What is required: Exactly as written, print out each entry in the data, with no pictures.

== Segment start ==

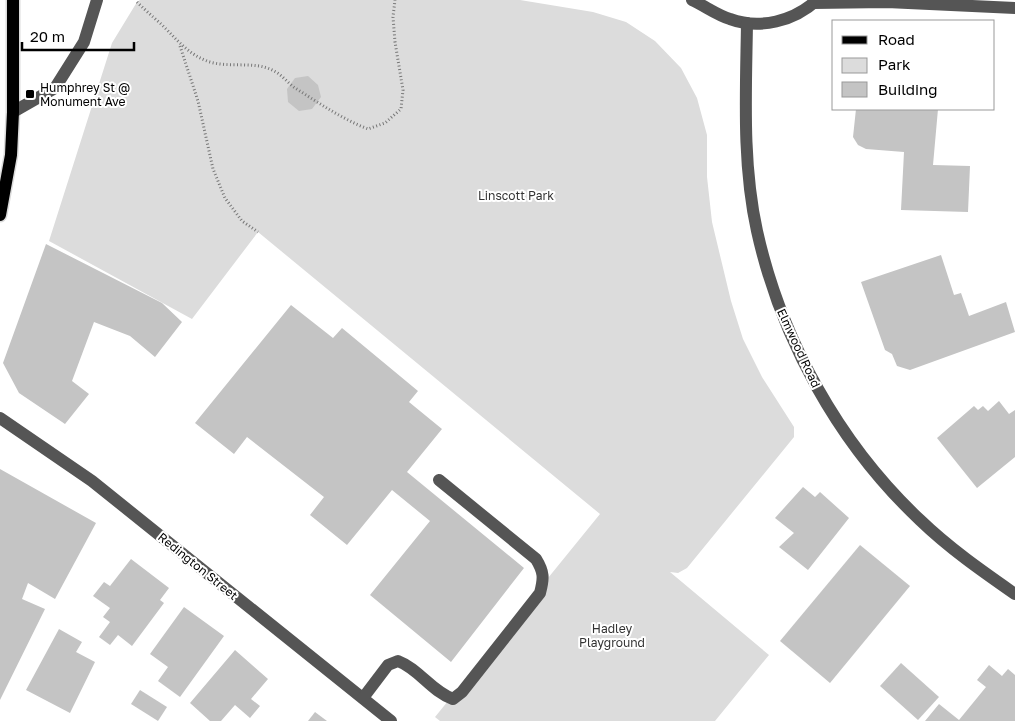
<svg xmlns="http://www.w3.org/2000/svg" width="1015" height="721" font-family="'Golos Text',sans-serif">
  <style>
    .green { fill: #dcdcdc }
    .building { fill: #c4c4c4 }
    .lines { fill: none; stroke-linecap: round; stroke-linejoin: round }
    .major-casing { stroke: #dbdbdb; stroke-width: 15 }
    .path { stroke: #777; stroke-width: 3; stroke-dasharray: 1 2.5; stroke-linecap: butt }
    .minor { stroke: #555; stroke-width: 12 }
    .major { stroke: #000; stroke-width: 12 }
    .poi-dot { fill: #000; stroke: #fff; stroke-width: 2 }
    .labels { text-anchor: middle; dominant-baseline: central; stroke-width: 4; stroke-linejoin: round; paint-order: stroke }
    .poi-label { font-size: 12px; fill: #000; stroke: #fff; text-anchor: start }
    .park-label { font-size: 12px; fill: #333; stroke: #fff }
    .street-label { font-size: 12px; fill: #000; stroke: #fff }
  </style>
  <rect width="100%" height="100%" fill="#fff"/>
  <path class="green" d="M 140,0 L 520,0 L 593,12 L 626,22 L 655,41 L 681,68 L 697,98 L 707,135 L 707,177 L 712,222 L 731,301 L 743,339 L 762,377 L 794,427 L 794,437 L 687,568 L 678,573 L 670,572 L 769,655 L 715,721 L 440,721 L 435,717 L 600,514 L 258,232 L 192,319 L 49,241 L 112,43 L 137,2 Z"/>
  <g class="building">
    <path d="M 308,76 L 318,85 L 321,97 L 312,109 L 299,111 L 288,102 L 287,89 L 295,78 Z"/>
    <path d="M 856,109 L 938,109 L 933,165 L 970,166 L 968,212 L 901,210 L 904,152 L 866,149 L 858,145 L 853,137 Z"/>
    <path d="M 46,244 L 162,303 L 182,322 L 155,357 L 130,336 L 94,322 L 72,381 L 89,394 L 65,424 L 19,393 L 3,363 Z"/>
    <path d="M 941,255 L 954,295 L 961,293 L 969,316 L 1006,302 L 1015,332 L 910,370 L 897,366 L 892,354 L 885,350 L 861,282 Z"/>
    <path d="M 291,305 L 333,338 L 342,328 L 418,391 L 409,402 L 442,429 L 407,472 L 524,568 L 451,662 L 370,595 L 430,521 L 392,490 L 347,545 L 310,515 L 324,497 L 247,437 L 234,454 L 195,423 Z"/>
    <path d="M 999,401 L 1009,414 L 1015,410 L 1015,457 L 977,488 L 937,438 L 974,406 L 978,410 L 983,406 L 988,411 Z"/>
    <path d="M 0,469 L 96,523 L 55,599 L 28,583 L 22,599 L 45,609 L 0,700 Z"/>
    <path d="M 803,487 L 815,497 L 820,492 L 849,518 L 808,570 L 779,547 L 794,533 L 775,518 Z"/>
    <path d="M 860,545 L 910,586 L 830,683 L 780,641 Z"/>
    <path d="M 131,559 L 169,588 L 160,600 L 164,603 L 132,646 L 118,635 L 110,645 L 99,637 L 110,622 L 103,617 L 110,608 L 93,596 L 104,582 L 110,586 Z"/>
    <path d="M 184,607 L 224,636 L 180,697 L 158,681 L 168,667 L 150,654 Z"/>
    <path d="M 59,629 L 82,642 L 76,652 L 95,662 L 70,713 L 26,690 Z"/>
    <path d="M 235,650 L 268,679 L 251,699 L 260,706 L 250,718 L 235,705 L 221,721 L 210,721 L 190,703 Z"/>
    <path d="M 901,663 L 939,697 L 918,720 L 880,686 Z"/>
    <path d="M 989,665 L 1002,676 L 1008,669 L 1015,675 L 1015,721 L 925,721 L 939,704 L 959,720 L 986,687 L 977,680 Z"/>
    <path d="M 140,690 L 167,707 L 158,721 L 131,704 Z"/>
    <path d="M 315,712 L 327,721 L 308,721 Z"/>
  </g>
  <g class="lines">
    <g class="major-casing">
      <path id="major" d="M 0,215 L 11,155 L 13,112 L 13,0"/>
    </g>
    <g class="path">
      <path d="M 137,2 C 144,9 152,16 160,23 C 175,37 186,53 207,61 C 228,69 255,60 274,71 C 282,75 288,83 295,88 C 319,103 342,119 368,129 L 385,123 L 401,109 L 403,90 L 395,42 L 393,17 L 395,0"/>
      <path d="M 180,46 L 198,101 L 213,169 L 225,198 L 242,221 L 258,232"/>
    </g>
    <g class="minor">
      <path d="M 692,0 C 705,6 717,15 730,19 C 760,30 794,21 817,0"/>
      <path d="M 813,3 L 887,2 L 1015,8"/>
      <path d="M 747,23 C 746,92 742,163 757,231 C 781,339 839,444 920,520 C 949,548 982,571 1015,594"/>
      <path d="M 13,112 L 55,88 L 84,42 L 97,0"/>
      <path d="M 0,418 L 92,481 L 391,721"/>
      <path d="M 363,698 L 388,665 L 398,661 C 419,669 431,691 453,699 L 462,692 L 540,593 C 544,578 544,572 536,559 L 439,480"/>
    </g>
    <use href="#major" class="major"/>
  </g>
  <rect class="poi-dot" x="25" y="89" width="10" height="10" rx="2.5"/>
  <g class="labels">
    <g class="poi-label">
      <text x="40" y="87">Humphrey St @<tspan x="40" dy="14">Monument Ave</tspan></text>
    </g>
    <g class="park-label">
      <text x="516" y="195">Linscott Park</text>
      <text x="612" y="628">Hadley<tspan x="612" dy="14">Playground</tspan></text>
    </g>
    <g class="street-label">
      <text transform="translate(799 348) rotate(65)">Elmwood Road</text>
      <text transform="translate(198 566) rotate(39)">Redington Street</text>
    </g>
  </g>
  <rect x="832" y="20" width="162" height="90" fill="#ffffff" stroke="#999999"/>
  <rect x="842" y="36" width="25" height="8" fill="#000000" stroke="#999999"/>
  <text x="878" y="45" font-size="15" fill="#000000">Road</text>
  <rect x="842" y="58" width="25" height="15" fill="#dcdcdc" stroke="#999999"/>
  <text x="878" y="70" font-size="15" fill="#000000">Park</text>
  <rect x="842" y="82" width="25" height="15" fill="#c4c4c4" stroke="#999999"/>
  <text x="878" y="95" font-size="15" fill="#000000">Building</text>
  <path d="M22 42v8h112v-8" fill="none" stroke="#000000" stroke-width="2.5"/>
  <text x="30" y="42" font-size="15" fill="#000000" stroke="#ffffff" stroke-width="4" paint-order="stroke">20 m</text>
</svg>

== Segment end ==

The completed task:
<svg xmlns="http://www.w3.org/2000/svg" width="1015" height="721" font-family="'Golos Text',sans-serif">
  <style>
    .green { fill: #dcdcdc }
    .building { fill: #c4c4c4 }
    .lines { fill: none; stroke-linecap: round; stroke-linejoin: round }
    .major-casing { stroke: #dbdbdb; stroke-width: 15 }
    .path { stroke: #777; stroke-width: 3; stroke-dasharray: 1 2.5; stroke-linecap: butt }
    .minor { stroke: #555; stroke-width: 12 }
    .major { stroke: #000; stroke-width: 12 }
    .poi-dot { fill: #000; stroke: #fff; stroke-width: 2 }
    .labels { text-anchor: middle; dominant-baseline: central; stroke-width: 4; stroke-linejoin: round; paint-order: stroke }
    .poi-label { font-size: 12px; fill: #000; stroke: #fff; text-anchor: start }
    .park-label { font-size: 12px; fill: #333; stroke: #fff }
    .street-label { font-size: 12px; fill: #000; stroke: #fff }
  </style>
  <rect width="100%" height="100%" fill="#fff"/>
  <path class="green" d="M 140,0 L 520,0 L 593,12 L 626,22 L 655,41 L 681,68 L 697,98 L 707,135 L 707,177 L 712,222 L 731,301 L 743,339 L 762,377 L 794,427 L 794,437 L 687,568 L 678,573 L 670,572 L 769,655 L 715,721 L 440,721 L 435,717 L 600,514 L 258,232 L 192,319 L 49,241 L 112,43 L 137,2 Z"/>
  <g class="building">
    <path d="M 308,76 L 318,85 L 321,97 L 312,109 L 299,111 L 288,102 L 287,89 L 295,78 Z"/>
    <path d="M 856,109 L 938,109 L 933,165 L 970,166 L 968,212 L 901,210 L 904,152 L 866,149 L 858,145 L 853,137 Z"/>
    <path d="M 46,244 L 162,303 L 182,322 L 155,357 L 130,336 L 94,322 L 72,381 L 89,394 L 65,424 L 19,393 L 3,363 Z"/>
    <path d="M 941,255 L 954,295 L 961,293 L 969,316 L 1006,302 L 1015,332 L 910,370 L 897,366 L 892,354 L 885,350 L 861,282 Z"/>
    <path d="M 291,305 L 333,338 L 342,328 L 418,391 L 409,402 L 442,429 L 407,472 L 524,568 L 451,662 L 370,595 L 430,521 L 392,490 L 347,545 L 310,515 L 324,497 L 247,437 L 234,454 L 195,423 Z"/>
    <path d="M 999,401 L 1009,414 L 1015,410 L 1015,457 L 977,488 L 937,438 L 974,406 L 978,410 L 983,406 L 988,411 Z"/>
    <path d="M 0,469 L 96,523 L 55,599 L 28,583 L 22,599 L 45,609 L 0,700 Z"/>
    <path d="M 803,487 L 815,497 L 820,492 L 849,518 L 808,570 L 779,547 L 794,533 L 775,518 Z"/>
    <path d="M 860,545 L 910,586 L 830,683 L 780,641 Z"/>
    <path d="M 131,559 L 169,588 L 160,600 L 164,603 L 132,646 L 118,635 L 110,645 L 99,637 L 110,622 L 103,617 L 110,608 L 93,596 L 104,582 L 110,586 Z"/>
    <path d="M 184,607 L 224,636 L 180,697 L 158,681 L 168,667 L 150,654 Z"/>
    <path d="M 59,629 L 82,642 L 76,652 L 95,662 L 70,713 L 26,690 Z"/>
    <path d="M 235,650 L 268,679 L 251,699 L 260,706 L 250,718 L 235,705 L 221,721 L 210,721 L 190,703 Z"/>
    <path d="M 901,663 L 939,697 L 918,720 L 880,686 Z"/>
    <path d="M 989,665 L 1002,676 L 1008,669 L 1015,675 L 1015,721 L 925,721 L 939,704 L 959,720 L 986,687 L 977,680 Z"/>
    <path d="M 140,690 L 167,707 L 158,721 L 131,704 Z"/>
    <path d="M 315,712 L 327,721 L 308,721 Z"/>
  </g>
  <g class="lines">
    <g class="major-casing">
      <path id="major" d="M 0,215 L 11,155 L 13,112 L 13,0"/>
    </g>
    <g class="path">
      <path d="M 137,2 C 144,9 152,16 160,23 C 175,37 186,53 207,61 C 228,69 255,60 274,71 C 282,75 288,83 295,88 C 319,103 342,119 368,129 L 385,123 L 401,109 L 403,90 L 395,42 L 393,17 L 395,0"/>
      <path d="M 180,46 L 198,101 L 213,169 L 225,198 L 242,221 L 258,232"/>
    </g>
    <g class="minor">
      <path d="M 692,0 C 705,6 717,15 730,19 C 760,30 794,21 817,0"/>
      <path d="M 813,3 L 887,2 L 1015,8"/>
      <path d="M 747,23 C 746,92 742,163 757,231 C 781,339 839,444 920,520 C 949,548 982,571 1015,594"/>
      <path d="M 13,112 L 55,88 L 84,42 L 97,0"/>
      <path d="M 0,418 L 92,481 L 391,721"/>
      <path d="M 363,698 L 388,665 L 398,661 C 419,669 431,691 453,699 L 462,692 L 540,593 C 544,578 544,572 536,559 L 439,480"/>
    </g>
    <use href="#major" class="major"/>
  </g>
  <rect class="poi-dot" x="25" y="89" width="10" height="10" rx="2.5"/>
  <g class="labels">
    <g class="poi-label">
      <text x="40" y="87">Humphrey St @<tspan x="40" dy="14">Monument Ave</tspan></text>
    </g>
    <g class="park-label">
      <text x="516" y="195">Linscott Park</text>
      <text x="612" y="628">Hadley<tspan x="612" dy="14">Playground</tspan></text>
    </g>
    <g class="street-label">
      <text transform="translate(799 348) rotate(65)">Elmwood Road</text>
      <text transform="translate(198 566) rotate(39)">Redington Street</text>
    </g>
  </g>
  <rect x="832" y="20" width="162" height="90" fill="#ffffff" stroke="#999999"/>
  <rect x="842" y="36" width="25" height="8" fill="#000000" stroke="#999999"/>
  <text x="878" y="45" font-size="15" fill="#000000">Road</text>
  <rect x="842" y="58" width="25" height="15" fill="#dcdcdc" stroke="#999999"/>
  <text x="878" y="70" font-size="15" fill="#000000">Park</text>
  <rect x="842" y="82" width="25" height="15" fill="#c4c4c4" stroke="#999999"/>
  <text x="878" y="95" font-size="15" fill="#000000">Building</text>
  <path d="M22 42v8h112v-8" fill="none" stroke="#000000" stroke-width="2.5"/>
  <text x="30" y="42" font-size="15" fill="#000000" stroke="#ffffff" stroke-width="4" paint-order="stroke">20 m</text>
</svg>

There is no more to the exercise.